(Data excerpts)
* BEGIN *

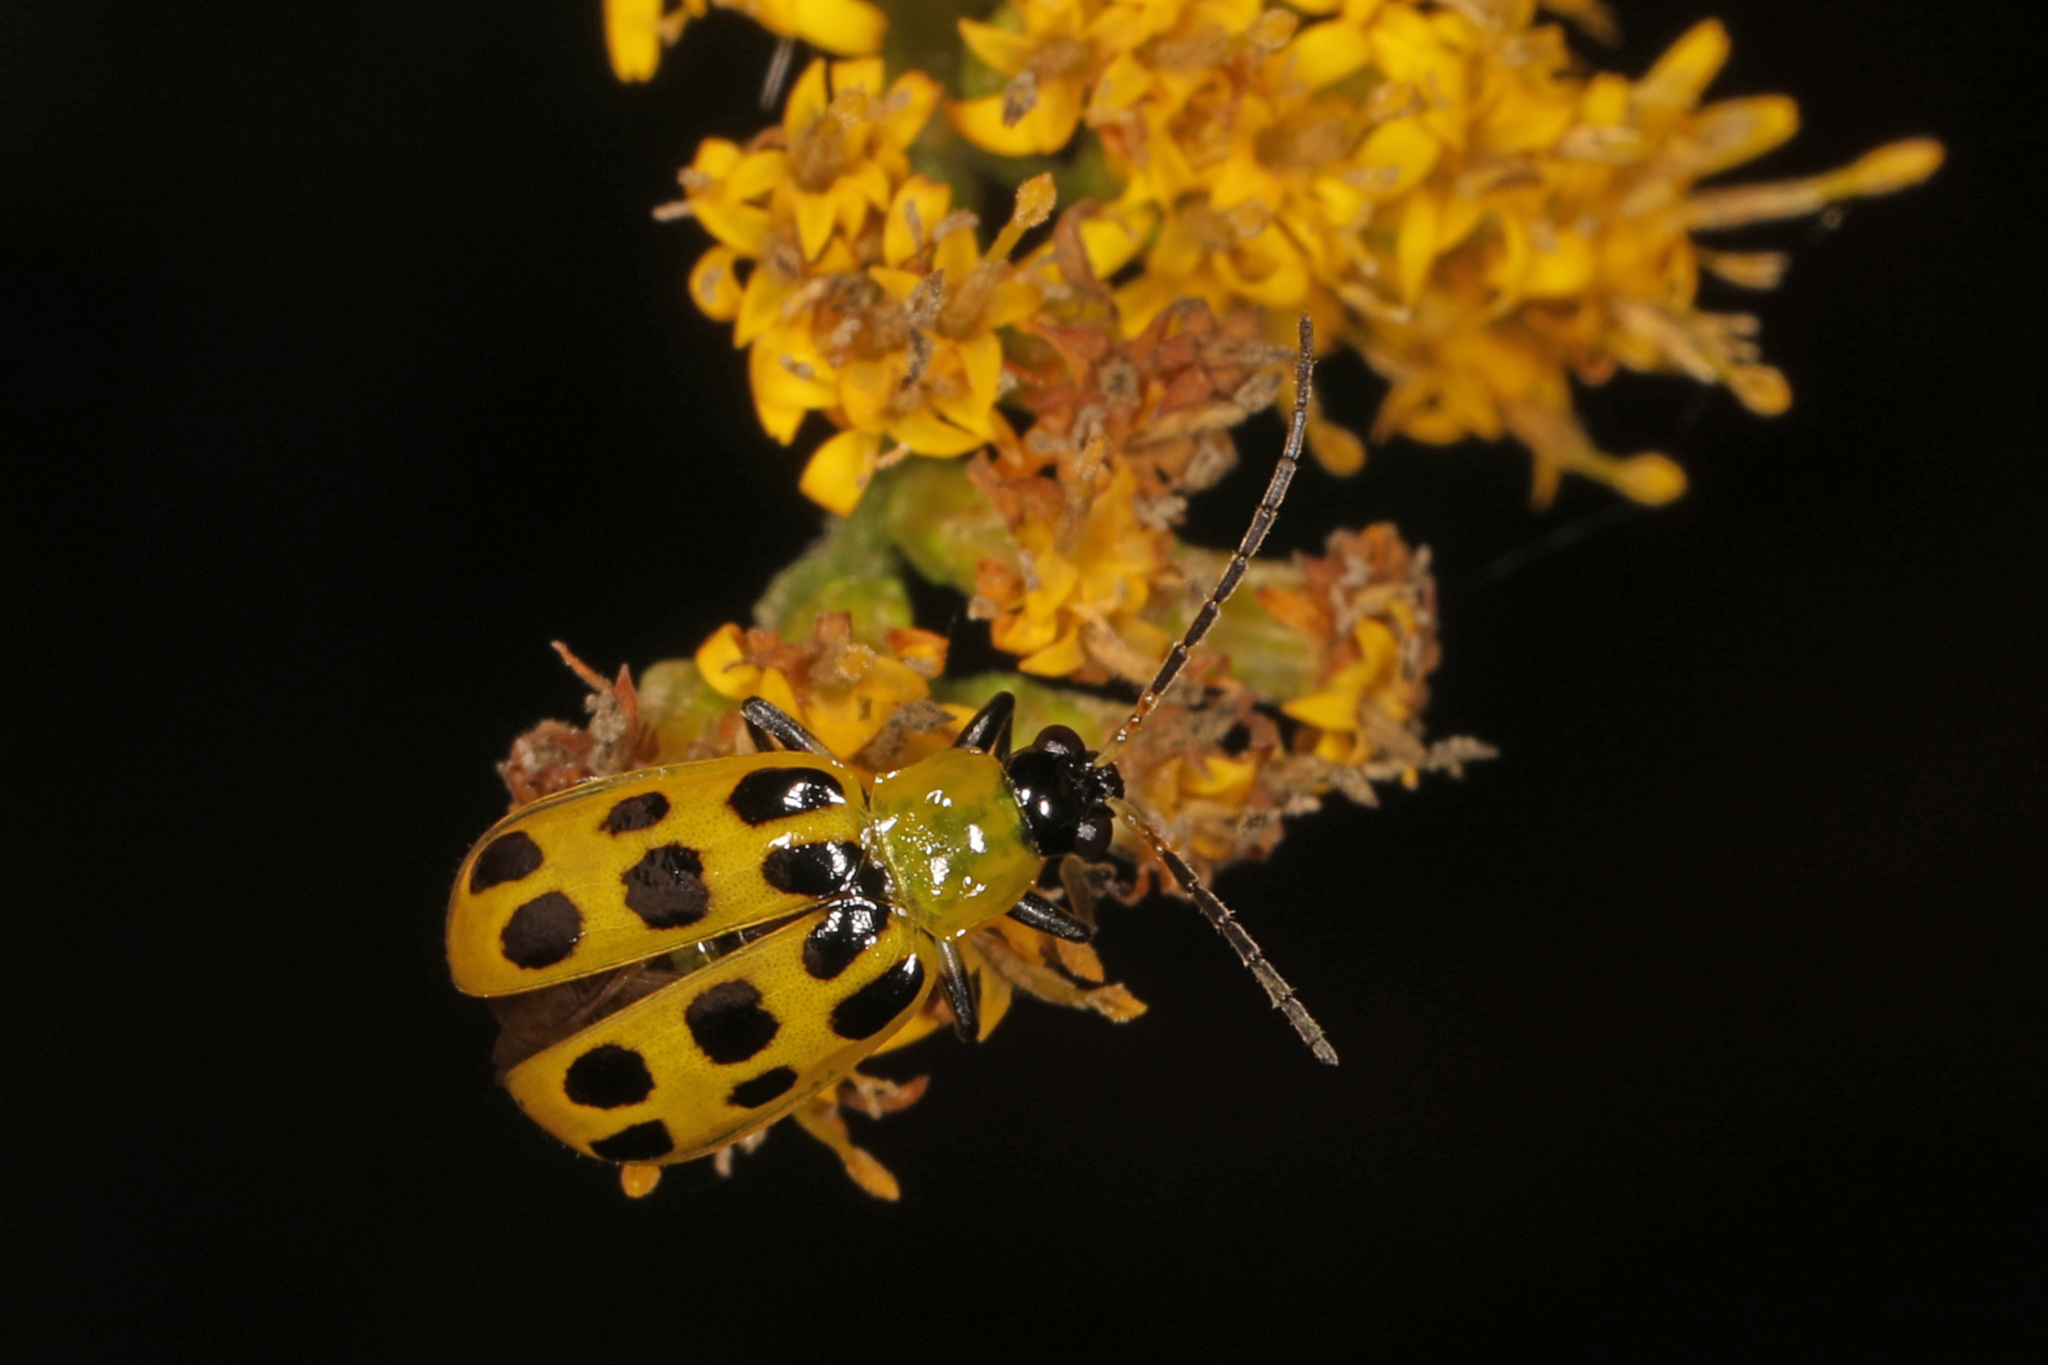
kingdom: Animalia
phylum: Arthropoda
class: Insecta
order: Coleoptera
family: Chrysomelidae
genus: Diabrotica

* END *
* BEGIN *

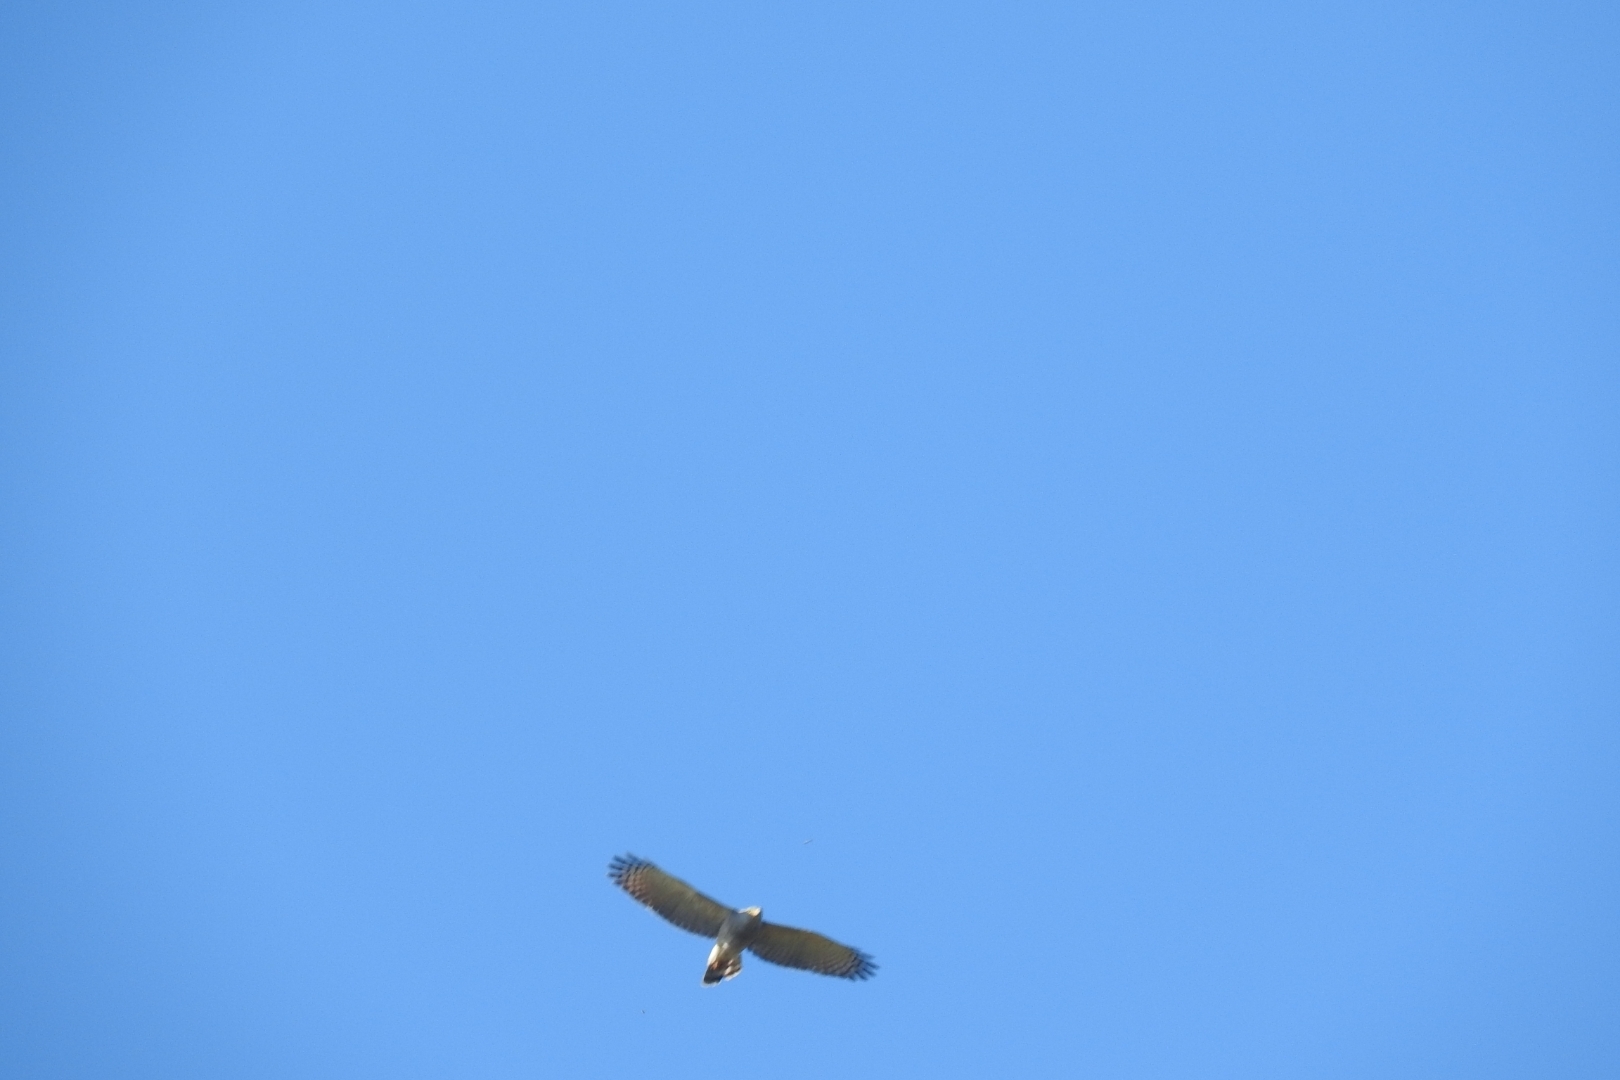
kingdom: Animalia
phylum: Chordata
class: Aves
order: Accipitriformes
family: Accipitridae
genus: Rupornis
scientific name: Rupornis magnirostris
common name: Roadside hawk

* END *
* BEGIN *

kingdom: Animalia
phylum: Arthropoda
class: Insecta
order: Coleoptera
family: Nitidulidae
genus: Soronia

* END *

* Required work:
Repeat the lines of the records word for word, starting at the line that contains "phylum: Chordata" and ending at the line that contains "common name: Roadside hawk". Include both of those lines.

* Task output:
phylum: Chordata
class: Aves
order: Accipitriformes
family: Accipitridae
genus: Rupornis
scientific name: Rupornis magnirostris
common name: Roadside hawk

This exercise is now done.